Task to carry out ▸ In the copy, every line of the material that follows must appear exactly, and no pictures should.

-------

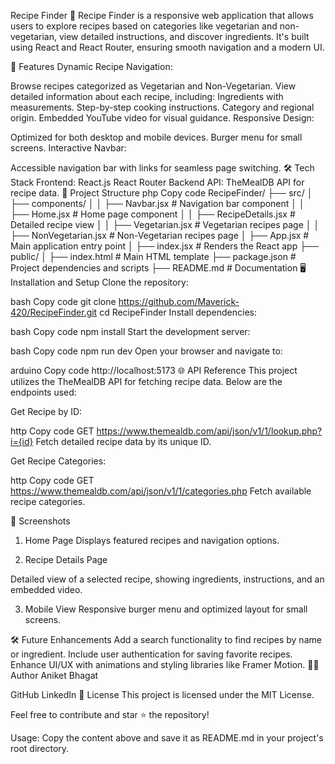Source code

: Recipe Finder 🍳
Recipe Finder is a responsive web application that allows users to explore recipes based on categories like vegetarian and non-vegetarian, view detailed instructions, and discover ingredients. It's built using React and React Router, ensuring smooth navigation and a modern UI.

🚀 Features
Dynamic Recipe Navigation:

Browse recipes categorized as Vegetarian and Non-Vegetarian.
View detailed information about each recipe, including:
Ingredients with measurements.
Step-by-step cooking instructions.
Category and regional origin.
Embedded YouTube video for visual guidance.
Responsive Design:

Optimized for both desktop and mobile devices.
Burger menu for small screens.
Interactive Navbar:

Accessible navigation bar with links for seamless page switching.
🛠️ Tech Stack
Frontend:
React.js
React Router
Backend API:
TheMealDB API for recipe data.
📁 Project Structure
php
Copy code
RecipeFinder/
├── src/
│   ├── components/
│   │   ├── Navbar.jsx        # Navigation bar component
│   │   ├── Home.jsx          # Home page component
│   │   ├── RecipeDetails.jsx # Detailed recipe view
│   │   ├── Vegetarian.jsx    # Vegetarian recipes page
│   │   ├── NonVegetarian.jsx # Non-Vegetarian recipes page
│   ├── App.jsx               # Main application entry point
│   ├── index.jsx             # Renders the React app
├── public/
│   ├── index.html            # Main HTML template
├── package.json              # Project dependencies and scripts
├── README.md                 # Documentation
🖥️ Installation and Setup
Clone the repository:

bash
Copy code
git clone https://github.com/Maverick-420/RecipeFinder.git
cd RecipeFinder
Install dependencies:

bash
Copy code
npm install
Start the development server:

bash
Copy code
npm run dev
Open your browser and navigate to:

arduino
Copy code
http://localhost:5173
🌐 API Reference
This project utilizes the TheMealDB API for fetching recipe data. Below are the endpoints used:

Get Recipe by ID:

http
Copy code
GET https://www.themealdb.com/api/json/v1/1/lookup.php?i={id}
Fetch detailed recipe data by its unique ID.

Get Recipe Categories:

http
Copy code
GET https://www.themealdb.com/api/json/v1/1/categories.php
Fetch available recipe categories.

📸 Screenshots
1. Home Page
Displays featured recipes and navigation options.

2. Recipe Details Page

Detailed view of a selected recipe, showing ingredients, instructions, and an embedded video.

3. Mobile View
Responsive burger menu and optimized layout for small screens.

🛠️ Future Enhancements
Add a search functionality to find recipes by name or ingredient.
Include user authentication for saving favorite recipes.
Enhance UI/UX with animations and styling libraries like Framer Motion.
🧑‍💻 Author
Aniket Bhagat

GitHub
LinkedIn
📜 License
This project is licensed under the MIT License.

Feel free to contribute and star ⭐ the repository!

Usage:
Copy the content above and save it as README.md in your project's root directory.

-------

Expected answer ▸
Source code

: Recipe Finder 🍳
Recipe Finder is a responsive web application that allows users to explore recipes based on categories like vegetarian and non-vegetarian, view detailed instructions, and discover ingredients. It's built using React and React Router, ensuring smooth navigation and a modern UI.

🚀 Features
Dynamic Recipe Navigation:

Browse recipes categorized as Vegetarian and Non-Vegetarian.
View detailed information about each recipe, including:
Ingredients with measurements.
Step-by-step cooking instructions.
Category and regional origin.
Embedded YouTube video for visual guidance.
Responsive Design:

Optimized for both desktop and mobile devices.
Burger menu for small screens.
Interactive Navbar:

Accessible navigation bar with links for seamless page switching.
🛠️ Tech Stack
Frontend:
React.js
React Router
Backend API:
TheMealDB API for recipe data.
📁 Project Structure
php
Copy code
RecipeFinder/
├── src/
│   ├── components/
│   │   ├── Navbar.jsx        # Navigation bar component
│   │   ├── Home.jsx          # Home page component
│   │   ├── RecipeDetails.jsx # Detailed recipe view
│   │   ├── Vegetarian.jsx    # Vegetarian recipes page
│   │   ├── NonVegetarian.jsx # Non-Vegetarian recipes page
│   ├── App.jsx               # Main application entry point
│   ├── index.jsx             # Renders the React app
├── public/
│   ├── index.html            # Main HTML template
├── package.json              # Project dependencies and scripts
├── README.md                 # Documentation
🖥️ Installation and Setup
Clone the repository:

bash
Copy code
git clone https://github.com/Maverick-420/RecipeFinder.git
cd RecipeFinder
Install dependencies:

bash
Copy code
npm install
Start the development server:

bash
Copy code
npm run dev
Open your browser and navigate to:

arduino
Copy code
http://localhost:5173
🌐 API Reference
This project utilizes the TheMealDB API for fetching recipe data. Below are the endpoints used:

Get Recipe by ID:

http
Copy code
GET https://www.themealdb.com/api/json/v1/1/lookup.php?i={id}
Fetch detailed recipe data by its unique ID.

Get Recipe Categories:

http
Copy code
GET https://www.themealdb.com/api/json/v1/1/categories.php
Fetch available recipe categories.

📸 Screenshots
1. Home Page
Displays featured recipes and navigation options.

2. Recipe Details Page

Detailed view of a selected recipe, showing ingredients, instructions, and an embedded video.

3. Mobile View
Responsive burger menu and optimized layout for small screens.

🛠️ Future Enhancements
Add a search functionality to find recipes by name or ingredient.
Include user authentication for saving favorite recipes.
Enhance UI/UX with animations and styling libraries like Framer Motion.
🧑‍💻 Author
Aniket Bhagat

GitHub
LinkedIn
📜 License
This project is licensed under the MIT License.

Feel free to contribute and star ⭐ the repository!

Usage:
Copy the content above and save it as README.md in your project's root directory.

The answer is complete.